Memorie a nuclei magnetici

Prima dell’avvento delle memorie a semiconduttori, le memorie dei calcolatori venivano costruite nella maggior parte dei casi utilizzando dei nuclei di materiale ferromagnetico.

In pratica piccoli anelli ferromagnetici, utilizzando le proprietà di isteresi, riuscivano a memorizzare ognuno di essi un bit nel momento in cui venivano sottoposti all’attraversamento di una corrente. Il valore del bit dipendeva dal verso della corrente.

 

nucleo magnetico
ciclo di isteresi

Di fatto, imponendo una corrente sufficientemente intensa con un certo verso, lo stato stabile del campo si posizionava sul punto individuato convenzionalmente col bit 1, e viceversa, una corrente sufficientemente intensa di verso opposto avrebbe determinato un valore del campo corrispondente convenzionalmente col bit 0.

Se la corrente non era sufficientemente intensa, lo stato non cambiava.

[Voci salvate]
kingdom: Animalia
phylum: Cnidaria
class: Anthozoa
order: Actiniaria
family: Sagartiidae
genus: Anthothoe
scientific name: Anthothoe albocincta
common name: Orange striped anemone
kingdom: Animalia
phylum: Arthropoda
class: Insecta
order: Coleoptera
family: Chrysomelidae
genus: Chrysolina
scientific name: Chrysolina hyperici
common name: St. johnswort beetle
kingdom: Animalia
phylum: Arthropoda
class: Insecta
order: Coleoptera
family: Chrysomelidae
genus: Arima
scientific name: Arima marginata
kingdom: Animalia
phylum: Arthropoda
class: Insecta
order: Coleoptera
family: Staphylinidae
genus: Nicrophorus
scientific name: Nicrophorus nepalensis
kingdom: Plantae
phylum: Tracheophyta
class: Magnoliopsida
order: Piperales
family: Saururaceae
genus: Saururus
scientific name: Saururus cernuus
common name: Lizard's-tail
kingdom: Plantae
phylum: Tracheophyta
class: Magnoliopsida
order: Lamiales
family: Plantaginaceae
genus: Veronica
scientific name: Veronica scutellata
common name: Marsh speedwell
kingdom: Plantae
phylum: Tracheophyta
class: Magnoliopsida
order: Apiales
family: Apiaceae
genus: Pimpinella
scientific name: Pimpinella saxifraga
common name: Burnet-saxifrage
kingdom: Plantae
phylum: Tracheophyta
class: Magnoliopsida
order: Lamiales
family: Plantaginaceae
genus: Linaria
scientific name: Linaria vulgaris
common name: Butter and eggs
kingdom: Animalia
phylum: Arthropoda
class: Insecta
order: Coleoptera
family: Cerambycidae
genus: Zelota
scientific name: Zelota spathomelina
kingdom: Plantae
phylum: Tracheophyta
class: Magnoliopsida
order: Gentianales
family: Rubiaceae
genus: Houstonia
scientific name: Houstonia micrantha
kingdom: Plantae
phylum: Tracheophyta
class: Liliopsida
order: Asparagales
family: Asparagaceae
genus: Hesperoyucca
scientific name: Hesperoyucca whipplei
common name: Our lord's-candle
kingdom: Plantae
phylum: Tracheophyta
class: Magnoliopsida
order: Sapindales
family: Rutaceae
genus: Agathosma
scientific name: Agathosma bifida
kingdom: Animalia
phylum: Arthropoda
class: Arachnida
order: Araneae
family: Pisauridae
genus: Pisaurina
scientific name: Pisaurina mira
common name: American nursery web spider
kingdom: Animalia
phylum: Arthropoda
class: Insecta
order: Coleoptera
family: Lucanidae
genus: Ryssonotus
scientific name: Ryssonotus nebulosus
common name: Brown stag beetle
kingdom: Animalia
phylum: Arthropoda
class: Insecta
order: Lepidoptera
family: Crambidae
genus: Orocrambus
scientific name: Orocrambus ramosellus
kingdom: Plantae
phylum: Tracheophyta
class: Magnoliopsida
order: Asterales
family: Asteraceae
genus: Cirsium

• [Da fare]: Dal brano sulle memorie a nuclei magnetici, elenca i casi di corrente descritti e indica per ciascuno che cosa succede allo stato del nucleo.

• [Risultato dell'esercizio]:
- Corrente sufficientemente intensa con un certo verso: lo stato stabile del campo si posiziona sul punto che corrisponde convenzionalmente al bit 1.
- Corrente sufficientemente intensa di verso opposto: il valore del campo corrisponde convenzionalmente al bit 0.
- Corrente non sufficientemente intensa: lo stato non cambia.